C’est un tout autre sort qu’a connu le film sans doute trop iconoclaste de Jacques Baratier, La ville-bidon (1976). Il a connu, si on se laisse aller à cette facilité, ce qu’on appelle un »bide ». Sans doute y avait-il de quoi. Il ne faisait pas bon, dans les années soixante et soixante-dix, mettre en doute les vastes programmes d’aménagement urbain, qui plaisaient tant à l’Etat, aux élus et aux promoteurs immobiliers. Le film peint un temps où les villes nouvelles poussaient comme des champignons, et faisaient table rase. Jacques Baratier était de ceux qui dénonçaient l’inhumanité du processus et du résultat. Il s’était assuré de la complicité de la romancière Christine Rochefort, qui elle-même avait un vif intérêt pour la société de son temps. Bernadette Lafont ? Elle donne chair à un personnage qui reste à distance de la folie qui l’entoure, comme le fait l’impassible Roland Dubillard en gardien d’immeuble effaré par la situation, et dont les mots prémonitoires à la fin du film n’étaient pas alors audibles par tout le monde : « J’attends même pas vingt ans, pour voir comment tout ça va pourrir, comment tout ça va culbuter à la décharge… ». Montrer aujourd’hui ce film mal reçu est une bonne œuvre, qui en outre ravive le souvenir du beau cinéaste que fut Jacques Baratier, auteur notamment du ravageur « La poupée», histoire de dictature inspirée d’un roman de Jacques Audiberti qui en signa l’adaptation.

 

L'amour c'est gai, l'amour c'est triste

Bonne idée aussi que celle de se souvenir de Jean-Daniel Pollet, qui a filmé une étincelante Bernadette Lafont dans L’amour c’est gai, l’amour c’est triste ». A côté du lunaire et effacé Claude Melki, acteur fétiche de Jean-Daniel Pollet, Bernadette Lafont joue une prostituée pleine de santé et de joie.

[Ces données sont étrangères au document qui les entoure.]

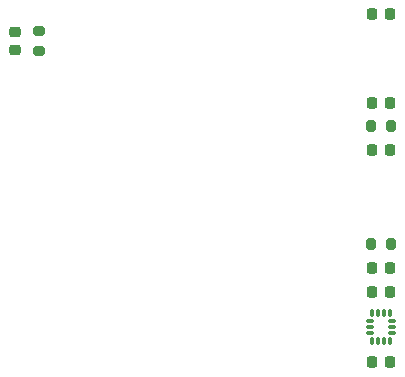
<source format=gbr>
%TF.GenerationSoftware,KiCad,Pcbnew,9.0.6*%
%TF.CreationDate,2026-02-27T13:09:19-08:00*%
%TF.ProjectId,C3_GestureDriver,43335f47-6573-4747-9572-654472697665,rev?*%
%TF.SameCoordinates,Original*%
%TF.FileFunction,Paste,Top*%
%TF.FilePolarity,Positive*%
%FSLAX46Y46*%
G04 Gerber Fmt 4.6, Leading zero omitted, Abs format (unit mm)*
G04 Created by KiCad (PCBNEW 9.0.6) date 2026-02-27 13:09:19*
%MOMM*%
%LPD*%
G01*
G04 APERTURE LIST*
G04 Aperture macros list*
%AMRoundRect*
0 Rectangle with rounded corners*
0 $1 Rounding radius*
0 $2 $3 $4 $5 $6 $7 $8 $9 X,Y pos of 4 corners*
0 Add a 4 corners polygon primitive as box body*
4,1,4,$2,$3,$4,$5,$6,$7,$8,$9,$2,$3,0*
0 Add four circle primitives for the rounded corners*
1,1,$1+$1,$2,$3*
1,1,$1+$1,$4,$5*
1,1,$1+$1,$6,$7*
1,1,$1+$1,$8,$9*
0 Add four rect primitives between the rounded corners*
20,1,$1+$1,$2,$3,$4,$5,0*
20,1,$1+$1,$4,$5,$6,$7,0*
20,1,$1+$1,$6,$7,$8,$9,0*
20,1,$1+$1,$8,$9,$2,$3,0*%
G04 Aperture macros list end*
%ADD10RoundRect,0.225000X0.225000X0.250000X-0.225000X0.250000X-0.225000X-0.250000X0.225000X-0.250000X0*%
%ADD11RoundRect,0.087500X0.087500X-0.225000X0.087500X0.225000X-0.087500X0.225000X-0.087500X-0.225000X0*%
%ADD12RoundRect,0.087500X0.225000X-0.087500X0.225000X0.087500X-0.225000X0.087500X-0.225000X-0.087500X0*%
%ADD13RoundRect,0.218750X0.218750X0.256250X-0.218750X0.256250X-0.218750X-0.256250X0.218750X-0.256250X0*%
%ADD14RoundRect,0.218750X-0.218750X-0.256250X0.218750X-0.256250X0.218750X0.256250X-0.218750X0.256250X0*%
%ADD15RoundRect,0.218750X0.256250X-0.218750X0.256250X0.218750X-0.256250X0.218750X-0.256250X-0.218750X0*%
%ADD16RoundRect,0.200000X0.200000X0.275000X-0.200000X0.275000X-0.200000X-0.275000X0.200000X-0.275000X0*%
%ADD17RoundRect,0.200000X0.275000X-0.200000X0.275000X0.200000X-0.275000X0.200000X-0.275000X-0.200000X0*%
G04 APERTURE END LIST*
D10*
%TO.C,C3*%
X83775000Y-119000000D03*
X82225000Y-119000000D03*
%TD*%
D11*
%TO.C,U2*%
X82250000Y-146662500D03*
X82750000Y-146662500D03*
X83250000Y-146662500D03*
X83750000Y-146662500D03*
D12*
X83912500Y-146000000D03*
X83912500Y-145500000D03*
X83912500Y-145000000D03*
D11*
X83750000Y-144337500D03*
X83250000Y-144337500D03*
X82750000Y-144337500D03*
X82250000Y-144337500D03*
D12*
X82087500Y-145000000D03*
X82087500Y-145500000D03*
X82087500Y-146000000D03*
%TD*%
D13*
%TO.C,D2*%
X83787500Y-130500000D03*
X82212500Y-130500000D03*
%TD*%
D14*
%TO.C,L1*%
X82212500Y-140500000D03*
X83787500Y-140500000D03*
%TD*%
D15*
%TO.C,D1*%
X52018750Y-122075000D03*
X52018750Y-120500000D03*
%TD*%
D10*
%TO.C,C1*%
X83775000Y-142500000D03*
X82225000Y-142500000D03*
%TD*%
D16*
%TO.C,R3*%
X83825000Y-138500000D03*
X82175000Y-138500000D03*
%TD*%
D10*
%TO.C,C2*%
X83775000Y-148500000D03*
X82225000Y-148500000D03*
%TD*%
%TO.C,C4*%
X83775000Y-126500000D03*
X82225000Y-126500000D03*
%TD*%
D17*
%TO.C,R1*%
X54018750Y-122112500D03*
X54018750Y-120462500D03*
%TD*%
D16*
%TO.C,R2*%
X83825000Y-128500000D03*
X82175000Y-128500000D03*
%TD*%
M02*

</source>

Le très brillant Rémo Forlani avait écrit le scénario, et on lui doit aussi des dialogues pétillants auxquels le film doit beaucoup. Bernadette Lafont s’empare de ses mots avec gourmandise, Elle y est joliment entourée d’acteurs qui ont plaisir à faire leur numéro, Jean-Pierre Marielle en souteneur magnifique, Marcel Dalio en imprévisible client… On aime bien aussi voir la jeune, jolie et talentueuse Chantal Goya d’avant ses gentils enfantillages. Passent aussi dans le film, entre autres, Jacques Doniol-Valcroze et Luc Moullet : le cinéma a ses familles.

 

Dernier film de la série : Les stances à Sophie, de Moshe Mizrahi. (1971). On retrouve Christiane Rochefort, le film s’inspirant d’un de ses romans du même nom qui avait eu un honnête succès. La romancière signe des dialogues inégaux. Le tout baigne dans un climat postsoixantehuitart, il est parfois rigolo par sa caricature du mouvement hippie en pleine découverte par la France. Mais Mizrahi n’est pas Baratier, et il réussit moins à Christine Rochefort. Bernadette Lafont se tire à son avantage d’un rôle double (fille libre, puis épouse bourgeoise) qui justifie peut-être la présence de ce film dans la sélection. Elle y est entourée d’un Michel Duchaussoy que son rôle inspire peu, et de Bulle Ogier, beau complément de Bernadette Lafont. Le meilleur du film est sans aucun doute dans les scènes entre ces deux magnifiques actrices.